DSDE: Dynamic Speculative Decoding with KLD Stability for Real-World Serving
Mingyu Yang, Jae-Young Choi, Kihyo Moon, Minsung Jang, Eunjoo Jeon
TL;DR
This paper tackles latency in real-world large-batch LLM serving by moving beyond fixed speculation lengths. It introduces Dynamic Speculative Decoding Engine (DSDE), a training-free framework that relies on post-hoc signals derived from the variance of the Kullback–Leibler divergence, $D_{KL}$, to gauge regional stability and guide per-sequence speculation length with an adaptive cap $SL_{cap}$. The approach is integrated into vLLM and demonstrated across diverse model pairs and datasets, achieving latency on par with static-opt baselines and AdaEDL while offering superior robustness, particularly in high-divergence, low-acceptance-rate regimes. The results substantiate post-hoc stability signals as a practical component for robust, efficient LLM inference in real-world serving scenarios, and point to future work on richer feature sets and integration with advanced execution graphs.
Abstract
Speculative decoding accelerates large language model inference, but its reliance on a fixed speculation length is suboptimal in large-batch serving environments with diverse requests. This paper explores a new direction for dynamic adaptation by investigating a novel class of post-hoc, diagnostic signals. We propose Dynamic Speculative Decoding Engine (DSDE), a training-free framework built on two primary components: (1) a predictive signal based on the variance of the Kullback-Leibler (KLD) divergence, which diagnoses the generation's regional stability, and (2) an adaptive speculation length cap to mitigate the straggler problem in per-sequence decoding.

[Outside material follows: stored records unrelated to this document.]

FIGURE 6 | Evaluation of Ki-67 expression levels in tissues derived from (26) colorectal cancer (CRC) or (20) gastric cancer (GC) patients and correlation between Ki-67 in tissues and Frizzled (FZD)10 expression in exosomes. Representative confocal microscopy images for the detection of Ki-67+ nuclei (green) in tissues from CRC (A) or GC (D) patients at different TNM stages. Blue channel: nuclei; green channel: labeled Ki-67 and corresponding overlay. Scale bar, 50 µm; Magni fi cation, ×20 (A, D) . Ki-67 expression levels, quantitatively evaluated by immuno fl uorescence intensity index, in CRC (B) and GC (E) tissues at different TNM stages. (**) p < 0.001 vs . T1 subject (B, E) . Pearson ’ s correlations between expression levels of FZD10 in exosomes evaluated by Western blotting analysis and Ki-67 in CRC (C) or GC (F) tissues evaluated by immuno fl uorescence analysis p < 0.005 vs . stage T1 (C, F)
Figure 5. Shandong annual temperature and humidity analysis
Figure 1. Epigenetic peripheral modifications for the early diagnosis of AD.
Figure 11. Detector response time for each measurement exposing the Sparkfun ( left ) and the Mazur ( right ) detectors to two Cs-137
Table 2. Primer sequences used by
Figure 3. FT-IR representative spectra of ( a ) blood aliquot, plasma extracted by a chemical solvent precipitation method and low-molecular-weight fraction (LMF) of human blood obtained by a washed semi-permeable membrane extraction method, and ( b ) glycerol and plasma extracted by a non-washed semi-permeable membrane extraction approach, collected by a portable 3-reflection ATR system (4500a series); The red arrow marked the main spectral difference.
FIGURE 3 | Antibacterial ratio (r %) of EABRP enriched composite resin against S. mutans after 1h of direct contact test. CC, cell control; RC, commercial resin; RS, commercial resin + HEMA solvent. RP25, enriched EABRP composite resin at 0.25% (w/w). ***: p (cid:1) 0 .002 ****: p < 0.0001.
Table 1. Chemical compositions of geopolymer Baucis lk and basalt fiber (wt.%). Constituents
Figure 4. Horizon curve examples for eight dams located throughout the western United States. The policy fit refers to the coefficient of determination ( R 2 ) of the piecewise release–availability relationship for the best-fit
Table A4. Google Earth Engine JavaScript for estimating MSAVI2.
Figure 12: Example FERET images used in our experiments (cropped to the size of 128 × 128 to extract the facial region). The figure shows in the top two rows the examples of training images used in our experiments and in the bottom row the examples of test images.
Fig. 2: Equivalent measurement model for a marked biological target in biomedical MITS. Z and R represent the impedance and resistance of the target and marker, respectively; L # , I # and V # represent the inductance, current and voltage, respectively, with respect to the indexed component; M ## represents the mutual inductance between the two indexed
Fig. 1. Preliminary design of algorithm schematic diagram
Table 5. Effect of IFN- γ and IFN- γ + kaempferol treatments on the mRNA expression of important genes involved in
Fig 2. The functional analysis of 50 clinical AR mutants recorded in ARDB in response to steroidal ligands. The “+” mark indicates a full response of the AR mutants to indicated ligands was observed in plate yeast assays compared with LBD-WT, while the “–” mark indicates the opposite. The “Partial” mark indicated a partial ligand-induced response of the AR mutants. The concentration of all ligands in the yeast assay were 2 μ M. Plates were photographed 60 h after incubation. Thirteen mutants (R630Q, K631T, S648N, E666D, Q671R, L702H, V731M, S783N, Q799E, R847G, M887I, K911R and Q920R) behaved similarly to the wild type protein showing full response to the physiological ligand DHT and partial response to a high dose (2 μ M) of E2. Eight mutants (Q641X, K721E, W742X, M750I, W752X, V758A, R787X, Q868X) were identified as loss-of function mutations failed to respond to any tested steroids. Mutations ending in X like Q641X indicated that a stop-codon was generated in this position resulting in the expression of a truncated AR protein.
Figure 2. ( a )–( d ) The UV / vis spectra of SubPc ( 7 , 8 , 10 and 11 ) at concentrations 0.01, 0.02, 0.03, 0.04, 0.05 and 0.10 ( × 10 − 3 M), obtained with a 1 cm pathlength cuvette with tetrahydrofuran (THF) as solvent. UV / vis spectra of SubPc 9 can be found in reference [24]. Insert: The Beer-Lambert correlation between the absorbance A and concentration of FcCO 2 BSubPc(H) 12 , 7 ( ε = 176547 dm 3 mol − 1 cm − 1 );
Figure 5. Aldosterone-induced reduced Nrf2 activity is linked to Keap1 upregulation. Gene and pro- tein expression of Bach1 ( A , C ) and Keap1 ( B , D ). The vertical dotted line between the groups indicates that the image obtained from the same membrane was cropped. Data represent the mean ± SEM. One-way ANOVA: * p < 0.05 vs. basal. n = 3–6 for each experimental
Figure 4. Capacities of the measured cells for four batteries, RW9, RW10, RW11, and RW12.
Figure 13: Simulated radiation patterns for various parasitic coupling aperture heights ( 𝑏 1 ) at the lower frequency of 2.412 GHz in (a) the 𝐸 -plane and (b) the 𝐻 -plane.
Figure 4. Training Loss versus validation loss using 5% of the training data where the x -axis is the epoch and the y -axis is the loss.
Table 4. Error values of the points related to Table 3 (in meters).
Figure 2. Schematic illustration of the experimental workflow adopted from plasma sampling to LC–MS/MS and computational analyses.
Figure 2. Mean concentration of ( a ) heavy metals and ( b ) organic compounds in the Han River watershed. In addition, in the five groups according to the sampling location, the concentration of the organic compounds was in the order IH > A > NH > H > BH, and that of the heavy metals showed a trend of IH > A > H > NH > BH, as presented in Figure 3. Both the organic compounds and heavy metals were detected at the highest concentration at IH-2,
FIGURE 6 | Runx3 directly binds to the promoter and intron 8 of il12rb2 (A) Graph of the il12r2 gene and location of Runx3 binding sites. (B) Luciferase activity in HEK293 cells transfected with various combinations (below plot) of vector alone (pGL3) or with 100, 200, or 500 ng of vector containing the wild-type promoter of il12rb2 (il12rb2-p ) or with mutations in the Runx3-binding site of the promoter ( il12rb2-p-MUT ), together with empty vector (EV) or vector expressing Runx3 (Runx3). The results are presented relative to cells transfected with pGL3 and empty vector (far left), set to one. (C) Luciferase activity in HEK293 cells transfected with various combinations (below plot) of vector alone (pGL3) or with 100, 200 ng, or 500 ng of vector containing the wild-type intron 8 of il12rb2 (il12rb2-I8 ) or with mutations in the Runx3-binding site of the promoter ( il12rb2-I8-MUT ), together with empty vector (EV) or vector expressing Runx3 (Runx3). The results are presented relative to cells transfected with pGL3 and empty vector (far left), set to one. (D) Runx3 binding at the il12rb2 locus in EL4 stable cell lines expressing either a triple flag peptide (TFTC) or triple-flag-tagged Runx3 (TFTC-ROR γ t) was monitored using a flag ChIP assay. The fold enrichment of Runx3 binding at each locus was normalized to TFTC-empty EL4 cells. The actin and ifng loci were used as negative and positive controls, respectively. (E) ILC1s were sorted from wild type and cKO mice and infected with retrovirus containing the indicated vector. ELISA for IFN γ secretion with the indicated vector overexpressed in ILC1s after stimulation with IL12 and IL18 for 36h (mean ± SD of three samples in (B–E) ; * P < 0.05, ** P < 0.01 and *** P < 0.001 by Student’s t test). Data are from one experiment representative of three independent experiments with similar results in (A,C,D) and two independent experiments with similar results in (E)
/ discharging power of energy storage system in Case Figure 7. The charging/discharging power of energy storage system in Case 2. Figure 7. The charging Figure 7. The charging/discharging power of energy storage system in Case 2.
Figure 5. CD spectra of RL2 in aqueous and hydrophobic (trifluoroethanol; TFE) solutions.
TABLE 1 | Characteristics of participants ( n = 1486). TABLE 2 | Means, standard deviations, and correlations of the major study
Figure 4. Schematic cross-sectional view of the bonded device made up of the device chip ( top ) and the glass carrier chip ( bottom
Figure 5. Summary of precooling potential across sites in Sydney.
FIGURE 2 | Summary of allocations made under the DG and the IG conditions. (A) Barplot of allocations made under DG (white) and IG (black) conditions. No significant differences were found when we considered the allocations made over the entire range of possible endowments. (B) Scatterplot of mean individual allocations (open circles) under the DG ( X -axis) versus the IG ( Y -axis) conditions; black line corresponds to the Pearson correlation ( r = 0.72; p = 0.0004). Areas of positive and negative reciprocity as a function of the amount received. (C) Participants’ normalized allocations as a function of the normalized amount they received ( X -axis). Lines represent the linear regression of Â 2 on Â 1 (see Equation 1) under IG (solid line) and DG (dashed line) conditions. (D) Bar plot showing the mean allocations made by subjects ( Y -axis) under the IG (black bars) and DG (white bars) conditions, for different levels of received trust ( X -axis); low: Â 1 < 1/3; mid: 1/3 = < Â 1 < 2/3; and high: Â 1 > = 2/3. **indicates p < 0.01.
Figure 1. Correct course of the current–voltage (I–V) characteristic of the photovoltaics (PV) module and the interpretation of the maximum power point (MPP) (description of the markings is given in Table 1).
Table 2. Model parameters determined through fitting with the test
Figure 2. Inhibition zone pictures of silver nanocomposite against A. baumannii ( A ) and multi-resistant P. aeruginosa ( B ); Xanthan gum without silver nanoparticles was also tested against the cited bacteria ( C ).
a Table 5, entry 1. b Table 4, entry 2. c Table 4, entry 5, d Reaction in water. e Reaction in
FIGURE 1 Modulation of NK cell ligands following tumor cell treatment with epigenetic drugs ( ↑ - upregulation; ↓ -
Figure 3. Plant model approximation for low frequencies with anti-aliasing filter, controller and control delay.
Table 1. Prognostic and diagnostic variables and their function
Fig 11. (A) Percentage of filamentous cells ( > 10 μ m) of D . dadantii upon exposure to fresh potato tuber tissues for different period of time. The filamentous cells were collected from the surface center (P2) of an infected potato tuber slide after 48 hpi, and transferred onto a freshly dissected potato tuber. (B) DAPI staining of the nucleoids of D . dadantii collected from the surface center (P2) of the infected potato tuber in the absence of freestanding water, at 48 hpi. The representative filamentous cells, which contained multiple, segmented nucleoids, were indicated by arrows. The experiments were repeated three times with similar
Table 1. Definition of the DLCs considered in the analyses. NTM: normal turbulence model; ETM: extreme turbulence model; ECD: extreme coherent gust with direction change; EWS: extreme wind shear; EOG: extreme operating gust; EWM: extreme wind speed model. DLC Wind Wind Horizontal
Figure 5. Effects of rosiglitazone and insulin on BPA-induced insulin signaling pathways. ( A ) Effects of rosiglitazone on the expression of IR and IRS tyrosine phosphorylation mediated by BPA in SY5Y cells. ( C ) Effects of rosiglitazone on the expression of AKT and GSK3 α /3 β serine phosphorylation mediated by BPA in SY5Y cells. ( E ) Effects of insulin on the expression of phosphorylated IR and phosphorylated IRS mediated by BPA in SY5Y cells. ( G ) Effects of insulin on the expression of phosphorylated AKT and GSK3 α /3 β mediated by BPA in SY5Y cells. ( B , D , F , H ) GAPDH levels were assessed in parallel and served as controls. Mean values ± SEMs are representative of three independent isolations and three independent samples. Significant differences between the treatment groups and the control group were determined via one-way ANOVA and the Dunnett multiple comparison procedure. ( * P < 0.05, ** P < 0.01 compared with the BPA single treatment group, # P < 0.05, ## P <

Experiments demonstrate the potential of using KLD-based stability signals for dynamic adaptation. An algorithm guided by these signals achieves end-to-end latency competitive with leading baselines and exhibits superior robustness across diverse workloads. This robustness is particularly valuable in challenging low-acceptance-rate regimes, where the proposed signal maintains its diagnostic utility. Collectively, these findings validate post-hoc signals as a valuable component for building more robust and intelligent LLM inference systems, and highlight a promising direction for future research on dynamic speculation length adaptation.